Важнейшая черта своеобразия Москвы заключается в том, что московская старина всегда воспринималась живой тканью города. Известный бельгийский поэт-модернист Эмиль Верхарн, посетивший Москву в 1913 году, восторгался панорамой древней русской столицы, называл ее «очаровательной феерией». В своем описании он обращает внимание преимущественно на исторические памятники и «сорок сороков» московских церквей, но, несмотря на это, в его рассказе нет ни прямого утверждения, ни подтекстного ощущения Москвы как города-музея, города-воспоминания, города — декорации отшумевшей жизни.
Москва всегда легко и органично включала в свой пейзаж новое и при этом не теряла традиционного облика. П. А. Вяземский, помнивший и любивший Москву допожарную, в 1860-е годы описывает пейзаж Москвы этого времени, Москвы промышленной, капиталистической, и он не вызывает у него, казалось бы, естественного раздражения, он видит в нем не отрицание прежнего, а естественное развитие и прекрасное доброе единство, которое бывает в крепких многопоколенных семьях:
Система «истинно московских достопримечательностей» и церквей предоставляла большую свободу строительству, но в то же время налагала на строителей большую нравственную ответственность; от них требовалось сочетать, согласовать новую застройку со старой, не разрушить гармонии. Конечно, находились лишенные этого нравственного чувства заводчики, ставившие на месте вырубленной рощицы огромный завод-сарай и окружавшие его бараками и лачугами для рабочих, нувориш-предприниматель, выгонявший доходный дом в высоту настолько, чтобы он только не обвалился; бывало, градоправители затевали сносить архитектурные и исторические памятники, чтобы не возиться с их ремонтом, и продать землю с выгодой якобы для города, а в действительности для собственного кармана. Но подобные акты неизменно вызывали протесты московской общественности, и во многих случаях удавалось остановить вандализм.
Таким образом, в дореволюционной Москве были сохранены многие памятники: и Китайгородская стена с башнями, и Сухарева башня, и древние храмы и часовни. Нужно сказать, старые московские архитекторы и строители в подавляющем большинстве обладали и чувством Москвы, и тактом.
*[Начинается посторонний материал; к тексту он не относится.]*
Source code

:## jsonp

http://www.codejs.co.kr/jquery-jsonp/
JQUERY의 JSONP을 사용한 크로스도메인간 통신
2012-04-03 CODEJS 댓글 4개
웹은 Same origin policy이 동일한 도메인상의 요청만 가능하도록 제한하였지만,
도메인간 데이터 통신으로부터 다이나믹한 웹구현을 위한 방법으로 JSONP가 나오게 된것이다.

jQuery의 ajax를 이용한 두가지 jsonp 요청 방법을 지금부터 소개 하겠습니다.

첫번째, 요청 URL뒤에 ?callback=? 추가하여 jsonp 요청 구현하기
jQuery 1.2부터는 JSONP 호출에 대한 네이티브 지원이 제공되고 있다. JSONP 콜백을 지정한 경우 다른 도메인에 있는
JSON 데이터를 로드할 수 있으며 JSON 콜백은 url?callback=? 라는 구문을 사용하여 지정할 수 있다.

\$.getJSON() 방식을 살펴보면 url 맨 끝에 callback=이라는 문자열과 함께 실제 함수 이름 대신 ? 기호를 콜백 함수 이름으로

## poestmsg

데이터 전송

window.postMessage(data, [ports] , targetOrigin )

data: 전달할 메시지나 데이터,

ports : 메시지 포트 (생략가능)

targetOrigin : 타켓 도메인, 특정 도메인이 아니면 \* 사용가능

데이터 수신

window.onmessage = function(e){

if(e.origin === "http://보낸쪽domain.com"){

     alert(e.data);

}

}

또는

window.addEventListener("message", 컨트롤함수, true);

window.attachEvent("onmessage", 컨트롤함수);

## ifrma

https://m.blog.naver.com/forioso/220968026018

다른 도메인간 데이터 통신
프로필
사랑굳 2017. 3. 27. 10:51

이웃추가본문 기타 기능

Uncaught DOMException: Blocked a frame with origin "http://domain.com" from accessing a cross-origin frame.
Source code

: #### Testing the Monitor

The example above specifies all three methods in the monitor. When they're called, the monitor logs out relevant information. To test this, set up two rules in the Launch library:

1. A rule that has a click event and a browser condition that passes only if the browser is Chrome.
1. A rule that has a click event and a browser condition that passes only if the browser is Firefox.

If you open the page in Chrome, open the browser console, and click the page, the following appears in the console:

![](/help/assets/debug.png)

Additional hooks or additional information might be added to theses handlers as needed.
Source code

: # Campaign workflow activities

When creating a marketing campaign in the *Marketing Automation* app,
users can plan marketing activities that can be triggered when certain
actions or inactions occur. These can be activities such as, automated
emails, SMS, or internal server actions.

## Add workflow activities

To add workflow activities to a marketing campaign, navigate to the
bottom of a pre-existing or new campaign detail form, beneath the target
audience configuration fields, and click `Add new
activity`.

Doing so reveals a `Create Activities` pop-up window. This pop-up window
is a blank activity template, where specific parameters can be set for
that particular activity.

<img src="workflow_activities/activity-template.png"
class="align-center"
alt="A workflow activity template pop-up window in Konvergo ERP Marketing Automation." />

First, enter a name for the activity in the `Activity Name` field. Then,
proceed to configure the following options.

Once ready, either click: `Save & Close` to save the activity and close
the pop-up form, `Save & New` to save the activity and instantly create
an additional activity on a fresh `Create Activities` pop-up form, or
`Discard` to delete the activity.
Сейчас особенно хорошо видно, как модерн начала XX века — и особняки, и доходные дома — вписался в структуру города, став таким же московским, как и московский ампир арбатских переулков.
В начале XX века Москва уже была большим промышленным капиталистическим городом, но, несмотря на это, избежала опасности стандартизации своего облика. Последний предреволюционный путеводитель «По Москве» (точнее, написанный до революционных событий, а вышедший в 1917 году, между Февралем и Октябрем) дает такую общую характеристику городу: «Когда вы попадаете в Москву и начинаете ориентироваться в этом мире домов, захвативших огромное пространство в полтораста с лишним квадратных верст, у вас не может не сложиться представления о Москве, как о городе со своеобразной, ему только присущей физиономией… От всего этого остается впечатление большого и очень сложного целого, живущего напряженной и своеобразной жизнью, — впечатление старого, но в то же время быстро развивающегося города, непрестанно вносящего в свою жизнь все новые и новые черты, — города, преуспевающего в настоящем и имеющего все данные для преуспеяния в будущем».
Архитектурная и планировочная «нерегулярность» Москвы настолько очевидна, что давно уже стала для архитекторов и градостроителей банальной истиной, и у ремесленников этой профессии постоянно вызывала и вызывает до сих пор желание и попытки ее «отрегулировать».